• [Exercise]
Write out each of the lines below without changing a single character.

Chart understanding data:
▼

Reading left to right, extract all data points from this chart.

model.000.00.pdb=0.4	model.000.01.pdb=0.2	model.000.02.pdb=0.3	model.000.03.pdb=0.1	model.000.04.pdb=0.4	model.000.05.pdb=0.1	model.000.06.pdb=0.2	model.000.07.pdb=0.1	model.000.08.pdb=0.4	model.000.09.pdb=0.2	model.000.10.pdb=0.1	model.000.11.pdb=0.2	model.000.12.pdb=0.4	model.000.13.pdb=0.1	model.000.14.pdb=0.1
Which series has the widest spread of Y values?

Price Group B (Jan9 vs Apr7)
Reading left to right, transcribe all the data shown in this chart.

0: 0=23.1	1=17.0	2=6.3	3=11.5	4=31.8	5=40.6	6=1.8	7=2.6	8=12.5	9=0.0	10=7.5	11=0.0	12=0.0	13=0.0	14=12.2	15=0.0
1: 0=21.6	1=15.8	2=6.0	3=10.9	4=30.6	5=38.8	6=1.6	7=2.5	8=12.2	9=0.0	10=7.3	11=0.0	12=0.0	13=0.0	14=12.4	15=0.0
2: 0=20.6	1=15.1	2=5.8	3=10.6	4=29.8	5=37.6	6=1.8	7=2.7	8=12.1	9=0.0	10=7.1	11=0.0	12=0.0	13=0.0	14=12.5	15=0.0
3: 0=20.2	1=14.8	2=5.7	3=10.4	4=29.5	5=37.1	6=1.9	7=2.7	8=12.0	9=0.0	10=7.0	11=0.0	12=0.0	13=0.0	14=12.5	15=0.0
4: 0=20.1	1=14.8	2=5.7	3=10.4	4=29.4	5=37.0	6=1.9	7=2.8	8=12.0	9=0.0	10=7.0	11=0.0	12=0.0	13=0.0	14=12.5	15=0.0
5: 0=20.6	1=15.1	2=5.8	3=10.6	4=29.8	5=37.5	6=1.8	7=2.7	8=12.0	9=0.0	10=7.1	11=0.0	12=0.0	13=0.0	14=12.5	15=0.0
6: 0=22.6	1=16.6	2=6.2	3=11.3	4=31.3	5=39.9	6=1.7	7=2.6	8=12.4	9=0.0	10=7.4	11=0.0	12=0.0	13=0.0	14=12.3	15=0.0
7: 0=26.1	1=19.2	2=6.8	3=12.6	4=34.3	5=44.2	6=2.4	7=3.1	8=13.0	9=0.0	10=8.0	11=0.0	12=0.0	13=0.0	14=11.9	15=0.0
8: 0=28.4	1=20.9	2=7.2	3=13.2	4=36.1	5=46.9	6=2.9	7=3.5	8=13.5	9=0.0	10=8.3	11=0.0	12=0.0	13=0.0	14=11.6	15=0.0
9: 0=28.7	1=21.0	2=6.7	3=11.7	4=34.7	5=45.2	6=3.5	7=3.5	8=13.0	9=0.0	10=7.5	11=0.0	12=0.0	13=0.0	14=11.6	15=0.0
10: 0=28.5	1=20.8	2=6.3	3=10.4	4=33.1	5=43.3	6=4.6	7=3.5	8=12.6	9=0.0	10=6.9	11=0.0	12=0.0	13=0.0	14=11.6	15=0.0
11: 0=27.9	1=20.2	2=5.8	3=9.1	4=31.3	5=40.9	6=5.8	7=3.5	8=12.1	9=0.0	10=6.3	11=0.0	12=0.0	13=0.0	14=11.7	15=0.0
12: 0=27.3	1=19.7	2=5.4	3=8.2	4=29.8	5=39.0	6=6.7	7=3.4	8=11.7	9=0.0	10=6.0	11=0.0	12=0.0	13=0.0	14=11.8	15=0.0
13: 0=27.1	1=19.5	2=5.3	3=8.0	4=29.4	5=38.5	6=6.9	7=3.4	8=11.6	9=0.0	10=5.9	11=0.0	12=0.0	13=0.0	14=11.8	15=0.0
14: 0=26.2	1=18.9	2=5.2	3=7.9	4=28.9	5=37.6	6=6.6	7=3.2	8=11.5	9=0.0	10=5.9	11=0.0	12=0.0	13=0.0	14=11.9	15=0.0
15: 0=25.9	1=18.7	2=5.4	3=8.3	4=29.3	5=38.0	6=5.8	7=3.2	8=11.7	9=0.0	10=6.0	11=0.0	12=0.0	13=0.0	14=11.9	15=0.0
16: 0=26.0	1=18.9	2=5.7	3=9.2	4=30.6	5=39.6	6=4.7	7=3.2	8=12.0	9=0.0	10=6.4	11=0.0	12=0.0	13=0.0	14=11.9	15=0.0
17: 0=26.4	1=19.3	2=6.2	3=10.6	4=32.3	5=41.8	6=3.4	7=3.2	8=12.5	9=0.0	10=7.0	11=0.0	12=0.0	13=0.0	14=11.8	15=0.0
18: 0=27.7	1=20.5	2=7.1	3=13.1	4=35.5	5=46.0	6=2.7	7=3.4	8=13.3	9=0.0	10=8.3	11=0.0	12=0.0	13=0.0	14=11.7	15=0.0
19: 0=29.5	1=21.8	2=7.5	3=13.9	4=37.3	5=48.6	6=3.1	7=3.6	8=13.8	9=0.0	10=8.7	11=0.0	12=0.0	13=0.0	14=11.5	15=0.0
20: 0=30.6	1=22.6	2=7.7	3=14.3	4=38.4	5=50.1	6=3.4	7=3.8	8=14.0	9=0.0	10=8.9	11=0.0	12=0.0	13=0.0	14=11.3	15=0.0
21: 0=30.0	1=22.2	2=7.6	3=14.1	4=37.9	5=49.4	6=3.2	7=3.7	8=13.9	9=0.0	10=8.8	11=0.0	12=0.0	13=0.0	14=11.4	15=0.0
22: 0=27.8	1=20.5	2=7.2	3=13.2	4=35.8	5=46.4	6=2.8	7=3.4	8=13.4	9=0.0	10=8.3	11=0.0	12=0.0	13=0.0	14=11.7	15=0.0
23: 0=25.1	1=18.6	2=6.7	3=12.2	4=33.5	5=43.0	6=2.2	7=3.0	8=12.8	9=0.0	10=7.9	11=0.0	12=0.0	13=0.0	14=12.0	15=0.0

▲

• [Expected output]
Reading left to right, extract all data points from this chart.

model.000.00.pdb=0.4	model.000.01.pdb=0.2	model.000.02.pdb=0.3	model.000.03.pdb=0.1	model.000.04.pdb=0.4	model.000.05.pdb=0.1	model.000.06.pdb=0.2	model.000.07.pdb=0.1	model.000.08.pdb=0.4	model.000.09.pdb=0.2	model.000.10.pdb=0.1	model.000.11.pdb=0.2	model.000.12.pdb=0.4	model.000.13.pdb=0.1	model.000.14.pdb=0.1
Which series has the widest spread of Y values?

Price Group B (Jan9 vs Apr7)
Reading left to right, transcribe all the data shown in this chart.

0: 0=23.1	1=17.0	2=6.3	3=11.5	4=31.8	5=40.6	6=1.8	7=2.6	8=12.5	9=0.0	10=7.5	11=0.0	12=0.0	13=0.0	14=12.2	15=0.0
1: 0=21.6	1=15.8	2=6.0	3=10.9	4=30.6	5=38.8	6=1.6	7=2.5	8=12.2	9=0.0	10=7.3	11=0.0	12=0.0	13=0.0	14=12.4	15=0.0
2: 0=20.6	1=15.1	2=5.8	3=10.6	4=29.8	5=37.6	6=1.8	7=2.7	8=12.1	9=0.0	10=7.1	11=0.0	12=0.0	13=0.0	14=12.5	15=0.0
3: 0=20.2	1=14.8	2=5.7	3=10.4	4=29.5	5=37.1	6=1.9	7=2.7	8=12.0	9=0.0	10=7.0	11=0.0	12=0.0	13=0.0	14=12.5	15=0.0
4: 0=20.1	1=14.8	2=5.7	3=10.4	4=29.4	5=37.0	6=1.9	7=2.8	8=12.0	9=0.0	10=7.0	11=0.0	12=0.0	13=0.0	14=12.5	15=0.0
5: 0=20.6	1=15.1	2=5.8	3=10.6	4=29.8	5=37.5	6=1.8	7=2.7	8=12.0	9=0.0	10=7.1	11=0.0	12=0.0	13=0.0	14=12.5	15=0.0
6: 0=22.6	1=16.6	2=6.2	3=11.3	4=31.3	5=39.9	6=1.7	7=2.6	8=12.4	9=0.0	10=7.4	11=0.0	12=0.0	13=0.0	14=12.3	15=0.0
7: 0=26.1	1=19.2	2=6.8	3=12.6	4=34.3	5=44.2	6=2.4	7=3.1	8=13.0	9=0.0	10=8.0	11=0.0	12=0.0	13=0.0	14=11.9	15=0.0
8: 0=28.4	1=20.9	2=7.2	3=13.2	4=36.1	5=46.9	6=2.9	7=3.5	8=13.5	9=0.0	10=8.3	11=0.0	12=0.0	13=0.0	14=11.6	15=0.0
9: 0=28.7	1=21.0	2=6.7	3=11.7	4=34.7	5=45.2	6=3.5	7=3.5	8=13.0	9=0.0	10=7.5	11=0.0	12=0.0	13=0.0	14=11.6	15=0.0
10: 0=28.5	1=20.8	2=6.3	3=10.4	4=33.1	5=43.3	6=4.6	7=3.5	8=12.6	9=0.0	10=6.9	11=0.0	12=0.0	13=0.0	14=11.6	15=0.0
11: 0=27.9	1=20.2	2=5.8	3=9.1	4=31.3	5=40.9	6=5.8	7=3.5	8=12.1	9=0.0	10=6.3	11=0.0	12=0.0	13=0.0	14=11.7	15=0.0
12: 0=27.3	1=19.7	2=5.4	3=8.2	4=29.8	5=39.0	6=6.7	7=3.4	8=11.7	9=0.0	10=6.0	11=0.0	12=0.0	13=0.0	14=11.8	15=0.0
13: 0=27.1	1=19.5	2=5.3	3=8.0	4=29.4	5=38.5	6=6.9	7=3.4	8=11.6	9=0.0	10=5.9	11=0.0	12=0.0	13=0.0	14=11.8	15=0.0
14: 0=26.2	1=18.9	2=5.2	3=7.9	4=28.9	5=37.6	6=6.6	7=3.2	8=11.5	9=0.0	10=5.9	11=0.0	12=0.0	13=0.0	14=11.9	15=0.0
15: 0=25.9	1=18.7	2=5.4	3=8.3	4=29.3	5=38.0	6=5.8	7=3.2	8=11.7	9=0.0	10=6.0	11=0.0	12=0.0	13=0.0	14=11.9	15=0.0
16: 0=26.0	1=18.9	2=5.7	3=9.2	4=30.6	5=39.6	6=4.7	7=3.2	8=12.0	9=0.0	10=6.4	11=0.0	12=0.0	13=0.0	14=11.9	15=0.0
17: 0=26.4	1=19.3	2=6.2	3=10.6	4=32.3	5=41.8	6=3.4	7=3.2	8=12.5	9=0.0	10=7.0	11=0.0	12=0.0	13=0.0	14=11.8	15=0.0
18: 0=27.7	1=20.5	2=7.1	3=13.1	4=35.5	5=46.0	6=2.7	7=3.4	8=13.3	9=0.0	10=8.3	11=0.0	12=0.0	13=0.0	14=11.7	15=0.0
19: 0=29.5	1=21.8	2=7.5	3=13.9	4=37.3	5=48.6	6=3.1	7=3.6	8=13.8	9=0.0	10=8.7	11=0.0	12=0.0	13=0.0	14=11.5	15=0.0
20: 0=30.6	1=22.6	2=7.7	3=14.3	4=38.4	5=50.1	6=3.4	7=3.8	8=14.0	9=0.0	10=8.9	11=0.0	12=0.0	13=0.0	14=11.3	15=0.0
21: 0=30.0	1=22.2	2=7.6	3=14.1	4=37.9	5=49.4	6=3.2	7=3.7	8=13.9	9=0.0	10=8.8	11=0.0	12=0.0	13=0.0	14=11.4	15=0.0
22: 0=27.8	1=20.5	2=7.2	3=13.2	4=35.8	5=46.4	6=2.8	7=3.4	8=13.4	9=0.0	10=8.3	11=0.0	12=0.0	13=0.0	14=11.7	15=0.0
23: 0=25.1	1=18.6	2=6.7	3=12.2	4=33.5	5=43.0	6=2.2	7=3.0	8=12.8	9=0.0	10=7.9	11=0.0	12=0.0	13=0.0	14=12.0	15=0.0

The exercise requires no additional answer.